Inflows of foreign direct investments into the Kingdom more than doubled during the first half of this year when compared with last year's figures, an official report showed Sunday.
According to the Jordan Investment Board (JIB), the volume of foreign investments that benefit from the Investment Promotion Law reached JD384.4 million this year, marking a 112 per cent increase from the same time frame in 2012, when foreign capital inflows stood at JD181 million.
Investments by Jordanian businesspeople registered a 6 per cent increase, reaching JD360 million in the January-June period from JD339 million in the first half of 2012, the JIB report said, indicating that domestic investments represented 48.4 per cent of total investments last year.
Overall volume of investments, both foreign and domestic, for the first half of 2013 jumped to JD744.4 million from JD520.9 million during the same period of 2012, recording a 43 per cent growth rate.

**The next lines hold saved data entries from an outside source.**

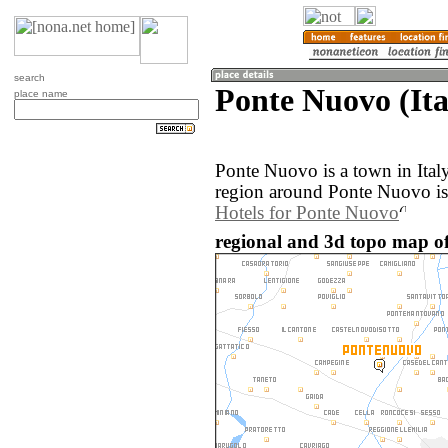
search
Ponte Nuovo (Ita
place name
Ponte Nuovo is a town in Ital
region around Ponte Nuovo is
Hotels for Ponte Nuovo
regional and 3d topo map of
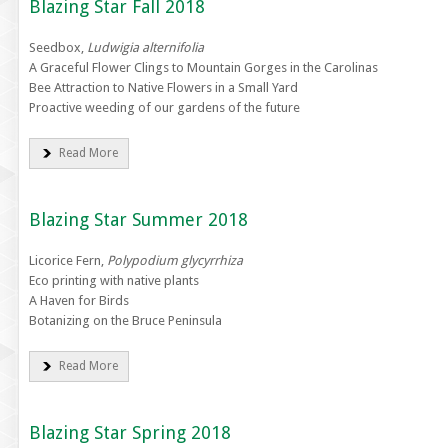
Blazing Star Fall 2018
Seedbox,
Ludwigia alternifolia
A Graceful Flower Clings to Mountain Gorges in the Carolinas
Bee Attraction to Native Flowers in a Small Yard
Proactive weeding of our gardens of the future
Read More
Blazing Star Summer 2018
Licorice Fern,
Polypodium glycyrrhiza
Eco printing with native plants
A Haven for Birds
Botanizing on the Bruce Peninsula
Read More
Blazing Star Spring 2018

On July 18, JIB acting CEO Awni Rushoud said in a phone interview with The Jordan Times that the volume of overall investments for the first half of 2013 was JD626 million ($887 million) and that investment inflows had increased by 21 per cent since last year.

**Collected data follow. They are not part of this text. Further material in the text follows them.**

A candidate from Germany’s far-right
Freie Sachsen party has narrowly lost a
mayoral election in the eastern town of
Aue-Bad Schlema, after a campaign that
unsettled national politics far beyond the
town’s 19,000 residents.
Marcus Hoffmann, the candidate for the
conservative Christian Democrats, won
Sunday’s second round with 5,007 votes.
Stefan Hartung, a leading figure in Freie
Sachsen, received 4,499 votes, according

Responding to a question by The Jordan Times on Sunday regarding the discrepancies in the figures between earlier remarks and the latest report, the JIB chief said that previous statistics he gave were still preliminary and unofficial.

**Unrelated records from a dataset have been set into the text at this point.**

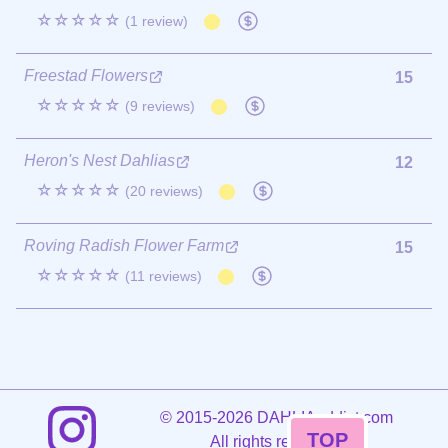
☆☆☆☆☆
(1 review)
Freestad Flowers
15
☆☆☆☆☆
(9 reviews)
Heron's Nest Dahlias
12
☆☆☆☆☆
(20 reviews)
Roving Radish Flower Farm
15
☆☆☆☆☆
(11 reviews)
©
2015-2026 DAHLIAaddict.com
TOP
All rights reserved.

The latest report on capital inflows shows that despite the government's efforts to shift investment projects outside the capital into other governorates, Amman attracted 80 per cent of the investments.
After Amman, Balqa Governorate attracted 9.7 per cent of the total and Irbid 5 per cent, according to the report.
Industrial investments took the lion's share as it covered 83.7 per cent of the total investments benefited from the incentives made available by the promotion law.
The hotel industry had the second largest share of the total investments with 10.6 per cent, followed by the healthcare sector (4.6 per cent), tourism (0.8 per cent) and agriculture (0.4 per cent).